In it, Mr. Bouser laments that some of our parents apparently haven’t taught us how to be civil in discourse, and it has gotten to the point where some Pilot readers are unwilling to see their letters in print for fear of unidentified retaliation by other readers.
When Mr. Bouser wished to print a certain reader’s letter, he was emailed this response: “Please do not publish my letter. I ask this out of deference to my wife, who finds the political environment very upsetting and threatening. In recent weeks, I have received two harsh messages that very much upset her, and she worries about a physical backlash.”
If true, this part of the column is where we all can agree. Threats of violence against others’ opinions is wrong. It is the rest of the column, an implication that Republicans (let’s add conservatives) are responsible for these threats, that is problematic.
Our threatened reader, in an email to Mr. Bouser, says about another reader’s published letter in The Pilot, “Where do these people get their information and ideas? I am reminded of an op-ed piece in The New York Times by Thomas Friedman, who wrote, ‘I think America’s broad center understands very clearly that the country is in trouble and the Republican Party has gone nuts.’”
If anyone thinks Friedman is part of “America’s broad center,” then Rush Limbaugh must be a centrist too. Not credible. And if Republicans are so nuts, then you have to ask why current polling data, which includes centrist opinion, has the two GOP front-runners either tied or beating Obama in 2012.
No, here we go again. Like the days closely following the Arizona shooting, when the cause was blamed on Republicans’ angry warfare-type political rhetoric, the left now has Republicans responsible for increasing threats of violence toward progressive liberals.
I’ve been a follower of The Pilot’s website and contributing commenter to the point that my wife has threatened me with divorce. And I can say with confidence that the level of rudeness, even threatening rudeness, is a well-traveled two-way street. Should anyone care to check the veracity of this, they need only surf through The Pilot’s archived website discussions, paying special attention to our liberal Democrats’ abuse of the tea party.
For conservatives’ part in this distasteful dialogue, many are angry right now. There’s no doubt about that. President Obama, after three years of ineffectual and huge government, has essentially left America in financial ruins.
He promised the moon in Keynesian stimulus spending and has nothing to show for it but a lackluster economy, high unemployment, and a ludicrous health care monstrosity hanging over our heads that the Congressional Budget Office has said will cost us another $2 trillion.

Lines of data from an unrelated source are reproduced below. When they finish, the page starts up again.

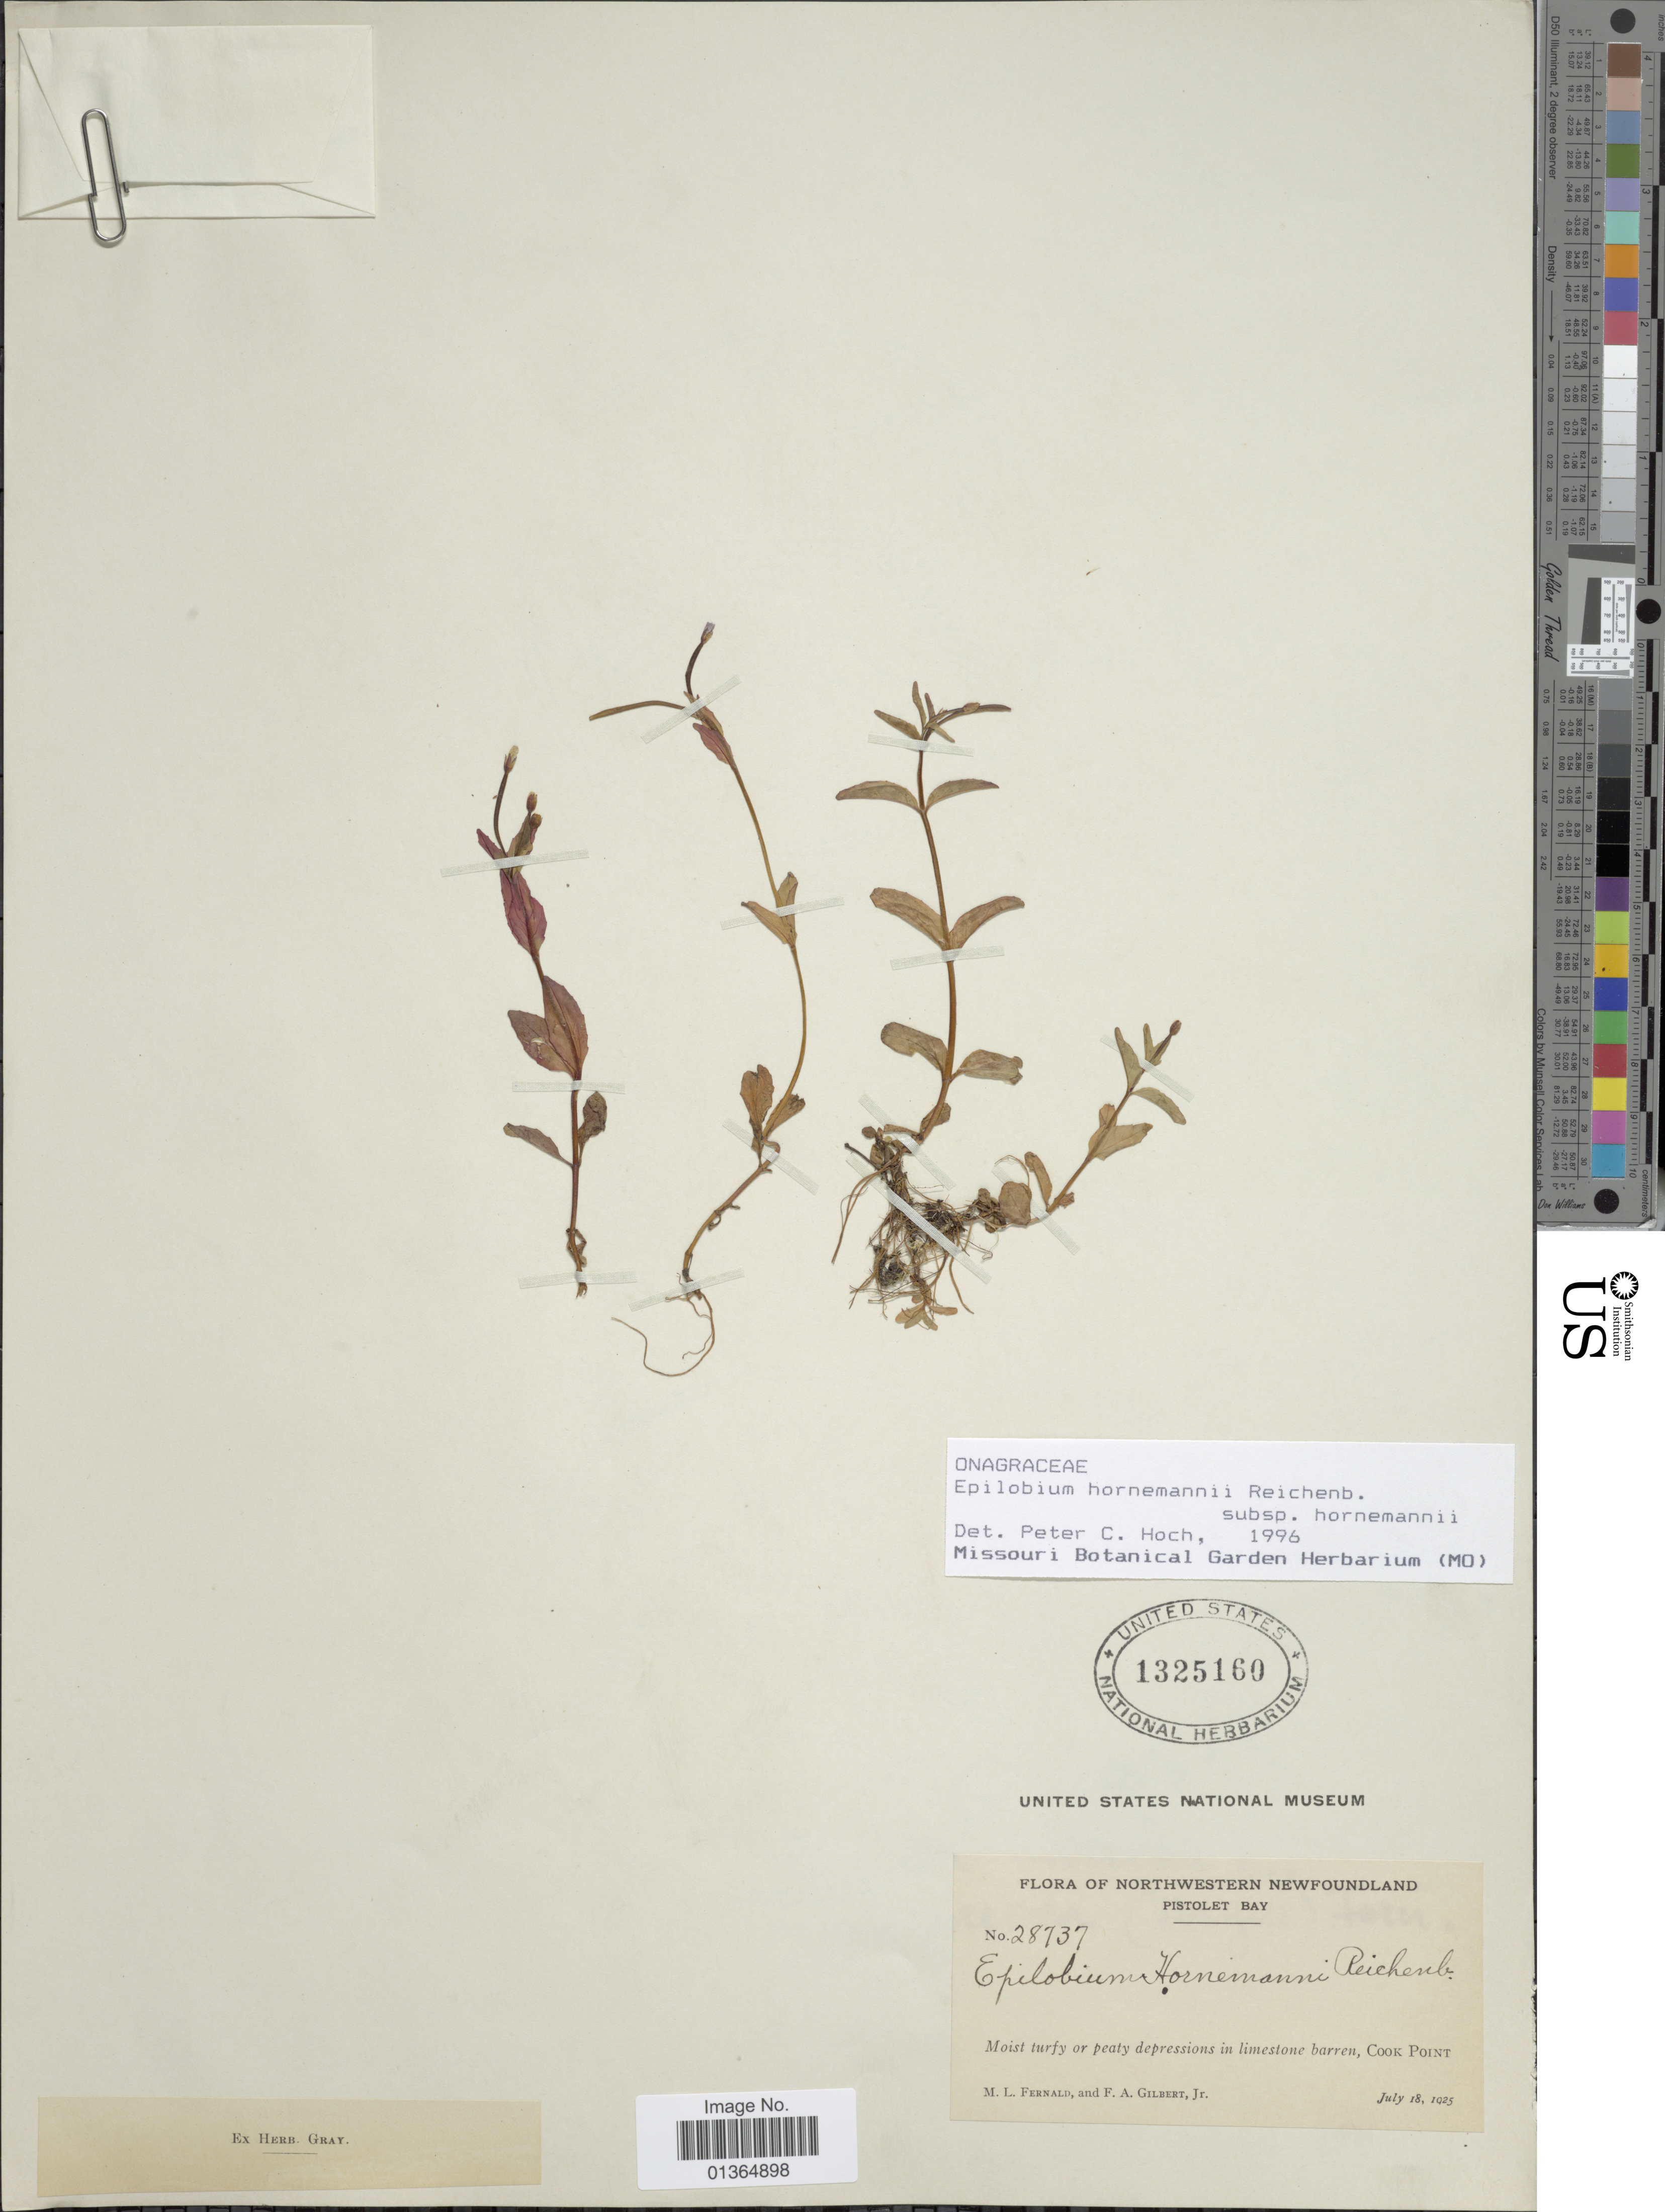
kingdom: Plantae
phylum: Tracheophyta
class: Magnoliopsida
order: Myrtales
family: Onagraceae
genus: Epilobium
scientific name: Epilobium hornemannii subsp. hornemannii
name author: Rchb.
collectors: M. L. Fernald & F. A. Gilbert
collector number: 28737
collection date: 1925-07-18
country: Canada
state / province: Newfoundland and Labrador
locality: Northwestern Newfoundland. Pistolet Bay. Cook Point.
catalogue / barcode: US 1325160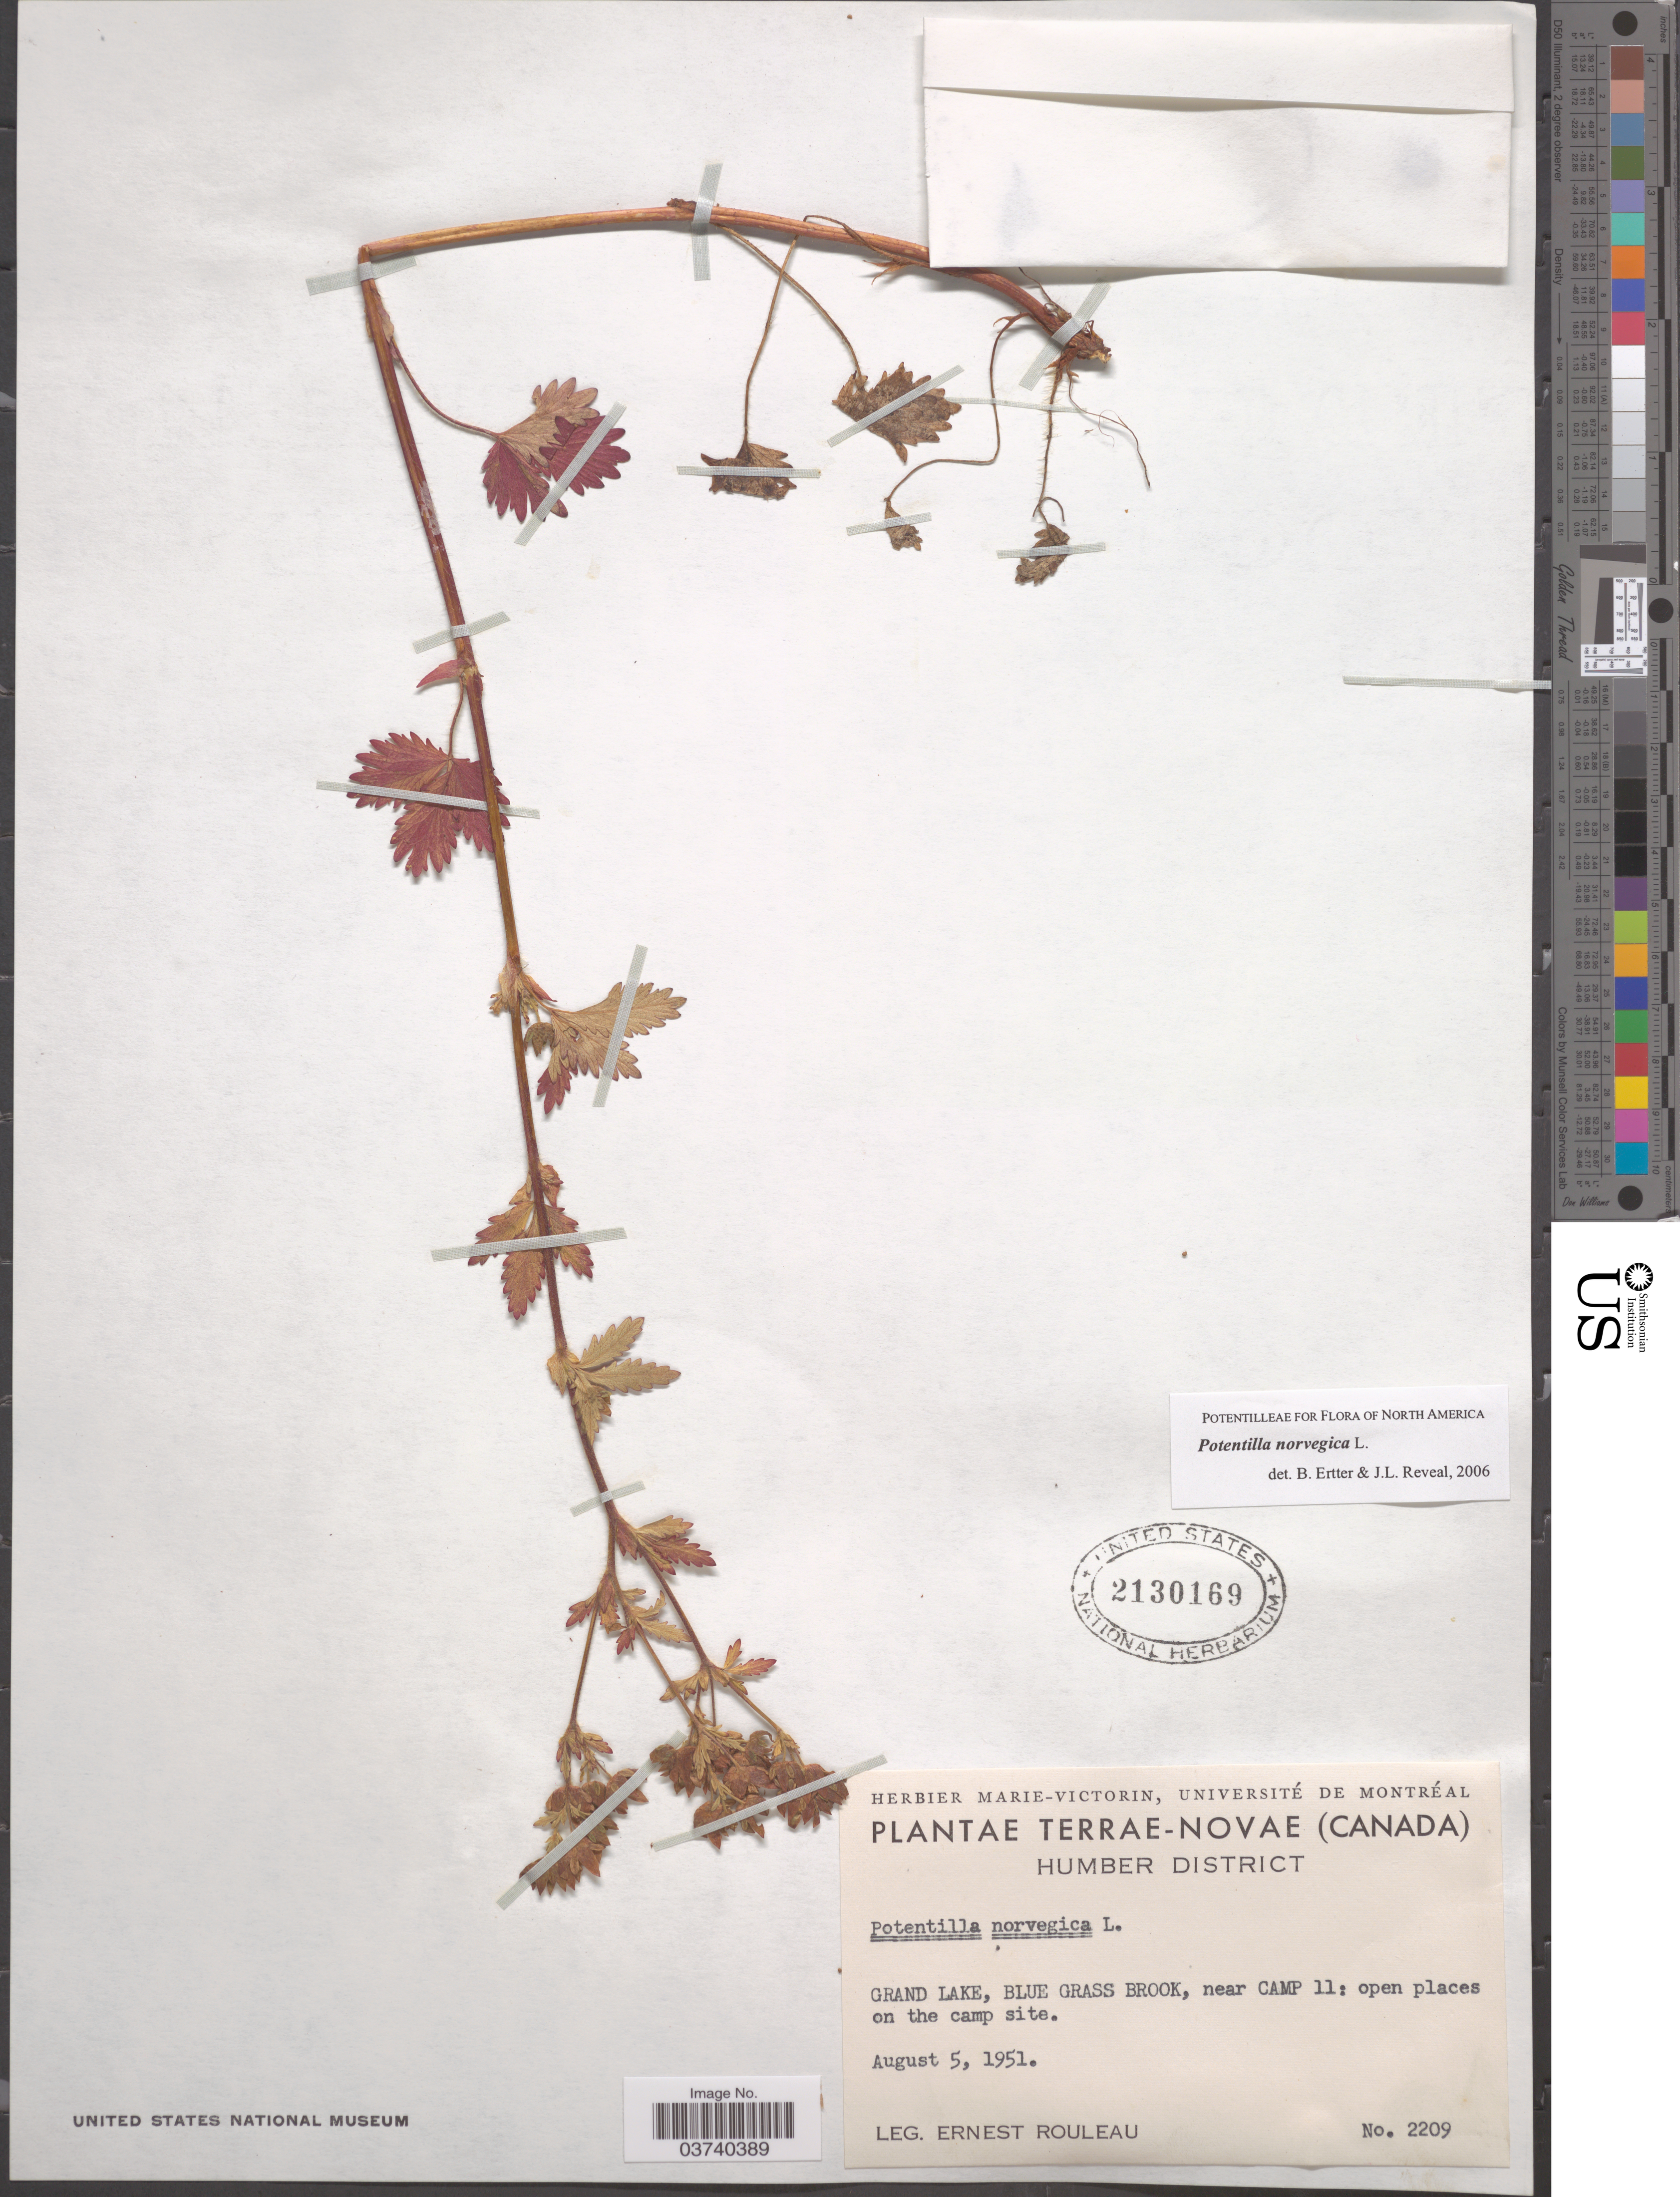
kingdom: Plantae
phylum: Tracheophyta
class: Magnoliopsida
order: Rosales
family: Rosaceae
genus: Potentilla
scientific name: Potentilla norvegica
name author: L.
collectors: E. Rouleau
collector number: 2209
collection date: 1951-08-05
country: Canada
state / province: Newfoundland and Labrador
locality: Terrae-Novae. Humber District. Grand Lake, Blue Grass Brook, near Camp 11: open places on the camp site.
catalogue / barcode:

But when conservatives protest, or voice disagreement with Obama and the progressive left, they are called racists, Nazis, haters, wingnuts, gun-toting Christian radicals, right-wing fanatics, tea-baggers, fringe conspiracy theorists, closed-minded. What exactly does the left expect would result from this type of taunting rhetoric?
Here’s the really scary part, though. This unfortunate situation is going to get worse before it gets better. The Obama administration, closely allied and supportive of the OWS movement, is playing a very dangerous game of class warfare.
You cannot redefine a nation of people in a country like ours, where freedom means the opportunity through hard work to achieve unlimited wealth, into something where that wealth is now seen as oppressive and unfair to those, who for whatever reason, don’t become wealthy.
History is clear about this. When segments of free and capitalist societies ally with the state to identify the successful as “bad,” and the not successful as “good,” and the property of the successful must then be confiscated, either by punitive taxation or the state assuming corporate control, and that wealth is then redistributed to the unsuccessful, there is going to be trouble.
In the volatile political environment this scene sets, civil discourse is going to become elusive. From all sides, we hope that cooler heads prevail.